**Required work**
Line count for the string "sinh": state how many lines in the records below hold it, giving only the number.

**Exercise inputs**
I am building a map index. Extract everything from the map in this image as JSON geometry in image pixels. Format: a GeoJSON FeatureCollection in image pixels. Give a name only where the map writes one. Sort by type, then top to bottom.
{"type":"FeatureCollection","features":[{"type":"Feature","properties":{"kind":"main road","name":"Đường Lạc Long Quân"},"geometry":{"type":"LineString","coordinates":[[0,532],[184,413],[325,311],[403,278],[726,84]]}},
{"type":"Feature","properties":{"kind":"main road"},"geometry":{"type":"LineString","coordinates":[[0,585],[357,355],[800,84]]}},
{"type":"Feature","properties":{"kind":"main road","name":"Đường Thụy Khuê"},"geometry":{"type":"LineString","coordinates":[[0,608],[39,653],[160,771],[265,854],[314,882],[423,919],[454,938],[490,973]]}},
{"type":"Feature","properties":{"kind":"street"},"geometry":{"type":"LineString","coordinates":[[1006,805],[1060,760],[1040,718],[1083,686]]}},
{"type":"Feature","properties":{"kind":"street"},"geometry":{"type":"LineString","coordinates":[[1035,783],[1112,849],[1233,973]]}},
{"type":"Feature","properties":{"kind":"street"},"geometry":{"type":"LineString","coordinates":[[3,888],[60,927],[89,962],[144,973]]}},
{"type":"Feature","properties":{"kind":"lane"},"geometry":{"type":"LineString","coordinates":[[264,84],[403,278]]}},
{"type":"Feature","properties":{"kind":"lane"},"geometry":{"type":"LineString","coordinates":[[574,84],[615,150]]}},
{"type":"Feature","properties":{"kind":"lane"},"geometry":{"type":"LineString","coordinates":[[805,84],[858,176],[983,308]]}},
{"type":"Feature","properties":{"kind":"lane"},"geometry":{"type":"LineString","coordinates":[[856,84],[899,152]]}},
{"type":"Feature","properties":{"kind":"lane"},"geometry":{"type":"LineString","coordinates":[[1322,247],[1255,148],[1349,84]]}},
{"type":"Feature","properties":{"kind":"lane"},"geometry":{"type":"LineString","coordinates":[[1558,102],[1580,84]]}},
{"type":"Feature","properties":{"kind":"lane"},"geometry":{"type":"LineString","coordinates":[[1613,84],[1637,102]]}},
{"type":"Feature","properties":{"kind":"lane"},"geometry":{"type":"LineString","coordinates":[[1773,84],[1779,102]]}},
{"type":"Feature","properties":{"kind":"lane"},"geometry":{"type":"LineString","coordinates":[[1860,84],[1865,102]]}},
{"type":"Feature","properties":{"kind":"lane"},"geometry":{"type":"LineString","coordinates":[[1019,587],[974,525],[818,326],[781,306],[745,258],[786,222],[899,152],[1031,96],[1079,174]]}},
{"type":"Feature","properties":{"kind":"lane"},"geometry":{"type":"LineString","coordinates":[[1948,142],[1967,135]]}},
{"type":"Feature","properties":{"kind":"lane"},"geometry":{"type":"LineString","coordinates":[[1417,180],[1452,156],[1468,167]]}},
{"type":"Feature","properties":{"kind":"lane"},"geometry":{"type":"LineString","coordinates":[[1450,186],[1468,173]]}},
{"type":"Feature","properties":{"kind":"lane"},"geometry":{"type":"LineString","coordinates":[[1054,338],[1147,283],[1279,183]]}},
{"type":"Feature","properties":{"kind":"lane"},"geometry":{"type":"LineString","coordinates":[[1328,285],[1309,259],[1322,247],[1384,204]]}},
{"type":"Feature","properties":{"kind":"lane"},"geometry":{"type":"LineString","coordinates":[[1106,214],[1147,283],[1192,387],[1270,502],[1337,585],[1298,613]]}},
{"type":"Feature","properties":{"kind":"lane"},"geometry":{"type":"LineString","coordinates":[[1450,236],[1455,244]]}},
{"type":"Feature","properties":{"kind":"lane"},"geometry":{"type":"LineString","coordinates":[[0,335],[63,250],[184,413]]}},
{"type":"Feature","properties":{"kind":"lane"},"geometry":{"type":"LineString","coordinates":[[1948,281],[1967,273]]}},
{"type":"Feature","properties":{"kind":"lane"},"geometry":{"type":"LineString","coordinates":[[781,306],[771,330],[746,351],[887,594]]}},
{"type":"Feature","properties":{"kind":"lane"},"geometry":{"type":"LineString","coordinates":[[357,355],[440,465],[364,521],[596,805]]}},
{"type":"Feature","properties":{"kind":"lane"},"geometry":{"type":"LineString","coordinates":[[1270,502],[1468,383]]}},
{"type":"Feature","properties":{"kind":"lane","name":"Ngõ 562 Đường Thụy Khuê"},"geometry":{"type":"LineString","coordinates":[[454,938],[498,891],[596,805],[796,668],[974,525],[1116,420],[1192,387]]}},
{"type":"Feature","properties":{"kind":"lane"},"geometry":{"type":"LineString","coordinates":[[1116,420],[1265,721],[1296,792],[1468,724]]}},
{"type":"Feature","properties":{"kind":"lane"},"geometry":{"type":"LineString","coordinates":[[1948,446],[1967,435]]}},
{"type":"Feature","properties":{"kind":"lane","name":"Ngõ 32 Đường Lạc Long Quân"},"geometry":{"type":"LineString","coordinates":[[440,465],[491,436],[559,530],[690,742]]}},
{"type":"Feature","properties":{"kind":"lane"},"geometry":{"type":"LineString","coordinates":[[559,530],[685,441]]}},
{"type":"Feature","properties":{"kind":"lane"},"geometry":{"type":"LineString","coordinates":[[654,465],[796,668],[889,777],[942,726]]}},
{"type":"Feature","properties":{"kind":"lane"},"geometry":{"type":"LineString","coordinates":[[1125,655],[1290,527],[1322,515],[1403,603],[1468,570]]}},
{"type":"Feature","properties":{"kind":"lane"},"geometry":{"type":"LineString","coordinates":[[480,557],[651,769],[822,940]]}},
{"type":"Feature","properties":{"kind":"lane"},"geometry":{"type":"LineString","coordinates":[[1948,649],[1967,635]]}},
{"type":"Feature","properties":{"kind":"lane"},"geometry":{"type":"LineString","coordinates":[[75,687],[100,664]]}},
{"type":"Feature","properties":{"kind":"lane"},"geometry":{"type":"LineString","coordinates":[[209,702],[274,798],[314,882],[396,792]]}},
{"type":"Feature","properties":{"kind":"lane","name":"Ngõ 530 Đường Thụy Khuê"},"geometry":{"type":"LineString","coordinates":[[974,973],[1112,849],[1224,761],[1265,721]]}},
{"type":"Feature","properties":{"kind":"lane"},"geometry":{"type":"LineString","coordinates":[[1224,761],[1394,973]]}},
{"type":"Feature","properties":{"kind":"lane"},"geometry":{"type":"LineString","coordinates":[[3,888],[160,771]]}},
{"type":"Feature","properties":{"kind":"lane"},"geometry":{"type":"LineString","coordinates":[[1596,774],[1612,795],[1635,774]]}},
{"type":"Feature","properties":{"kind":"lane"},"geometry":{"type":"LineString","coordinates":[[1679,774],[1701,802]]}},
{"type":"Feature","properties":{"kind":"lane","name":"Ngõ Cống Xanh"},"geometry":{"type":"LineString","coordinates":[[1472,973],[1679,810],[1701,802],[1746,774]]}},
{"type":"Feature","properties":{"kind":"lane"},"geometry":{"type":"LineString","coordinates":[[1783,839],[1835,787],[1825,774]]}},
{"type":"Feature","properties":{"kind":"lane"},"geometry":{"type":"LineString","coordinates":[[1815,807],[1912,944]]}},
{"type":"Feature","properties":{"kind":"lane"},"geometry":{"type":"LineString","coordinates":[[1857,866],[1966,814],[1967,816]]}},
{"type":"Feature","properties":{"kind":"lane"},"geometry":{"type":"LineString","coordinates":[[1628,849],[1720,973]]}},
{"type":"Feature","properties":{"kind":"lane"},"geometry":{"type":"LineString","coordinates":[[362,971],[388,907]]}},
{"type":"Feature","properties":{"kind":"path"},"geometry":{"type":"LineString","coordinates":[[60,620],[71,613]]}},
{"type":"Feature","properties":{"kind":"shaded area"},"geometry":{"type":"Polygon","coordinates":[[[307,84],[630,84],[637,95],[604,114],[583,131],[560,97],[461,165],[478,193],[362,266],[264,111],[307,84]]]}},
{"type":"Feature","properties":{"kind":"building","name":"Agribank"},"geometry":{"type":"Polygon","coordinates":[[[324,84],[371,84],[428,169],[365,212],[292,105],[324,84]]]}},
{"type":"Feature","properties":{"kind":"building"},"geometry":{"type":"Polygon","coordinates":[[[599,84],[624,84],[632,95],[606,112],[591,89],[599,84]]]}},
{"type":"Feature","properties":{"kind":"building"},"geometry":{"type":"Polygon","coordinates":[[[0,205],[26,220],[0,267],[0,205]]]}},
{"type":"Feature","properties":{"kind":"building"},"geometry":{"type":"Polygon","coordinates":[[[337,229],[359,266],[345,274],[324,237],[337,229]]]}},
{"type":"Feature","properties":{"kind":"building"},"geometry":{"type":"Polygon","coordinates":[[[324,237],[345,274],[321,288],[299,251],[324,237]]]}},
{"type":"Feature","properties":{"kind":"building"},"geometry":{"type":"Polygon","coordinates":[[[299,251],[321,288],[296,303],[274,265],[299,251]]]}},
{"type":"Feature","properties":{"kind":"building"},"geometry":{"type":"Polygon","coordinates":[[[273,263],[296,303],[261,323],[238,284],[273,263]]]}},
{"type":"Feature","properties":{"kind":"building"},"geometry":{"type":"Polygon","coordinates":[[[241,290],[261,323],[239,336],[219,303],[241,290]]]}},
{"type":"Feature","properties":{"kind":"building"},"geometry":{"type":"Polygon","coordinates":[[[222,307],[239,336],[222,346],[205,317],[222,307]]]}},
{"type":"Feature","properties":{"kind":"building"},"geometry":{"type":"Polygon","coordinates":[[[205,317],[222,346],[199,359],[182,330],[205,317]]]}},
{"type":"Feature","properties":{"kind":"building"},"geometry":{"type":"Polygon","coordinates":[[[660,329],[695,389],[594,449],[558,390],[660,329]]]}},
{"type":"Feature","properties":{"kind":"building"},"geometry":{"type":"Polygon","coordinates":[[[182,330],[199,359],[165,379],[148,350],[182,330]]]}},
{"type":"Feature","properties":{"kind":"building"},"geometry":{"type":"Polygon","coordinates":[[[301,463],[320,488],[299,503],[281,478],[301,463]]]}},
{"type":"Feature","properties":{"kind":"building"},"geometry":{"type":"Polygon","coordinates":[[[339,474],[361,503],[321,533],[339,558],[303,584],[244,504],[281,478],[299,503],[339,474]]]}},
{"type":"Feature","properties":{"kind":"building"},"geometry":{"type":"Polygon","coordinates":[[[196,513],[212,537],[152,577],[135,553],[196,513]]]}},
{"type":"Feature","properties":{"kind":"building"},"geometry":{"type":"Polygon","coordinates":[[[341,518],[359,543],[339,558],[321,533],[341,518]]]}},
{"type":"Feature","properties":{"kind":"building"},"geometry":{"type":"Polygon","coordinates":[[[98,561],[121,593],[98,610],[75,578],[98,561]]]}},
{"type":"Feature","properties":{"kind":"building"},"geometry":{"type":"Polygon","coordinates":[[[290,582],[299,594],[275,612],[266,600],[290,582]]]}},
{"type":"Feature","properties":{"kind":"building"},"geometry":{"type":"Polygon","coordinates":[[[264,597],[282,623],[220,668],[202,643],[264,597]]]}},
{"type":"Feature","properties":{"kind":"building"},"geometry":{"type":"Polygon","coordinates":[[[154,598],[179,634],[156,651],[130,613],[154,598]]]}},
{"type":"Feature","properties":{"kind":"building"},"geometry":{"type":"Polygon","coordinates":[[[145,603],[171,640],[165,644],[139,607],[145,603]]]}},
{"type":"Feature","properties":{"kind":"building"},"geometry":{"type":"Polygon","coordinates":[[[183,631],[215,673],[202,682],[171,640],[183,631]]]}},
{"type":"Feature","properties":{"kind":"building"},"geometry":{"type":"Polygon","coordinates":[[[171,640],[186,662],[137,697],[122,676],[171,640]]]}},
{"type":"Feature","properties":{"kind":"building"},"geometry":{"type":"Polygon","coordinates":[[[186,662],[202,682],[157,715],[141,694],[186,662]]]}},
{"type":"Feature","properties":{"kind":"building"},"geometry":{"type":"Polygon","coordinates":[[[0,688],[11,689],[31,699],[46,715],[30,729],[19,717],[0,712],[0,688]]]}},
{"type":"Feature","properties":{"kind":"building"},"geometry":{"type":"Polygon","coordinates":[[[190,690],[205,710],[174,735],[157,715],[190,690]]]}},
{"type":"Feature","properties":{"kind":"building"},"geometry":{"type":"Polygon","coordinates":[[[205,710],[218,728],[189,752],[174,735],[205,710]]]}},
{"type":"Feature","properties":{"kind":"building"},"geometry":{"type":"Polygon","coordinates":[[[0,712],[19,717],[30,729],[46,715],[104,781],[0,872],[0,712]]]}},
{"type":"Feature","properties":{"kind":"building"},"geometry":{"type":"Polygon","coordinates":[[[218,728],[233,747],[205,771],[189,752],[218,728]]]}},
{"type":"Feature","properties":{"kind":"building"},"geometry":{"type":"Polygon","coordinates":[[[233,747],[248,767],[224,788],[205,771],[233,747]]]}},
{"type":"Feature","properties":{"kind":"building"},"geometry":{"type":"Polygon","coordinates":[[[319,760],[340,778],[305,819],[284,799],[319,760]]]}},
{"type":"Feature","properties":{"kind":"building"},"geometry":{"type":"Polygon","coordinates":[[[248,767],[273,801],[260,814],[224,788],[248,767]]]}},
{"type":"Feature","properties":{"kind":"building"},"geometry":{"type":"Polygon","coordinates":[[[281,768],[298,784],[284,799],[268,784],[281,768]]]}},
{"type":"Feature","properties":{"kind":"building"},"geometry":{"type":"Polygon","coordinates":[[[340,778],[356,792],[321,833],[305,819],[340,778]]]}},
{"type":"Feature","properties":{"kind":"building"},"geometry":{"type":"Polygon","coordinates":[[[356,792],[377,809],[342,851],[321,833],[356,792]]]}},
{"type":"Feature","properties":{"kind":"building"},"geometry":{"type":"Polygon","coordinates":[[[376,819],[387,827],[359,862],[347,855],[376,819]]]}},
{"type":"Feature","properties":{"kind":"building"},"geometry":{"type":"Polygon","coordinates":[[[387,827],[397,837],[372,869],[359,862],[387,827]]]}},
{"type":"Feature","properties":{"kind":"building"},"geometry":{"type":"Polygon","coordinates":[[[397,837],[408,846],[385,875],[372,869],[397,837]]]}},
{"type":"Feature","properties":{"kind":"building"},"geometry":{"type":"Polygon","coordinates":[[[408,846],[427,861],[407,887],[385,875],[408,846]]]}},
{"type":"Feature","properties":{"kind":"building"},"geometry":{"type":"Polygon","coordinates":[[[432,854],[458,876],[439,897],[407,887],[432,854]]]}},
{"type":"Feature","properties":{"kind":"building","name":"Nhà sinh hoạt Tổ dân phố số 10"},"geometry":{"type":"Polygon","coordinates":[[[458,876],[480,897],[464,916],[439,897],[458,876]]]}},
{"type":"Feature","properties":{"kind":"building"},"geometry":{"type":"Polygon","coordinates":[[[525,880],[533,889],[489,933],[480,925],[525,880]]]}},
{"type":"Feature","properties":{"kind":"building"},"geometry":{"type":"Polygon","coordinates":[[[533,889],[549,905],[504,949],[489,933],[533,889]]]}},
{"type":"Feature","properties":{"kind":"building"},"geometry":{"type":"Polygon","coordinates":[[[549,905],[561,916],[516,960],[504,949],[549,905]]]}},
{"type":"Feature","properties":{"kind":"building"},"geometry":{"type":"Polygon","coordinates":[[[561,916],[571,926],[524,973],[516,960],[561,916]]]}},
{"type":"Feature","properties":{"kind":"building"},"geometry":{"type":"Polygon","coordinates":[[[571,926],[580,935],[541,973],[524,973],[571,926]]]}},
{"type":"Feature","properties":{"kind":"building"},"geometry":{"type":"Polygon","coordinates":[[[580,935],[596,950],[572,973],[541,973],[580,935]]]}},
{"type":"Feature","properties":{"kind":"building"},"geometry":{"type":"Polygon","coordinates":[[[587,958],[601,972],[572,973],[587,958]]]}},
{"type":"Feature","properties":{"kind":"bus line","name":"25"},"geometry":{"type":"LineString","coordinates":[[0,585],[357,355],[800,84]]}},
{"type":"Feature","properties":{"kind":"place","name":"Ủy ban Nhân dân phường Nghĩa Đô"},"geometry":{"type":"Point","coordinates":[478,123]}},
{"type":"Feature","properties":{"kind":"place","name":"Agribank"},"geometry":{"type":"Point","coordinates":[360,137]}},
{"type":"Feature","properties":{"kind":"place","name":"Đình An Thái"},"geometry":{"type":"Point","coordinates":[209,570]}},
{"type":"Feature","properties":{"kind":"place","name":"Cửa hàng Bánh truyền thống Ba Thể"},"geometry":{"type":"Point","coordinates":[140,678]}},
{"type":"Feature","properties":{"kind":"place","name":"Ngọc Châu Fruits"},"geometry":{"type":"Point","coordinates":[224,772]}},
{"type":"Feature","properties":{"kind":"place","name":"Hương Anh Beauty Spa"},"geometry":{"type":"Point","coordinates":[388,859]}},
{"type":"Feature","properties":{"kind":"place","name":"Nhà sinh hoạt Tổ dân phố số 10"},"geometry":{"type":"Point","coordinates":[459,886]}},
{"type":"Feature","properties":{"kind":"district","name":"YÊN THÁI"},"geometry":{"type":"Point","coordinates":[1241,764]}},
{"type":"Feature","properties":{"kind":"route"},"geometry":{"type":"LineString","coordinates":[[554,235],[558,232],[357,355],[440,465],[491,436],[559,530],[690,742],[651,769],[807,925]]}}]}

**Task output**
2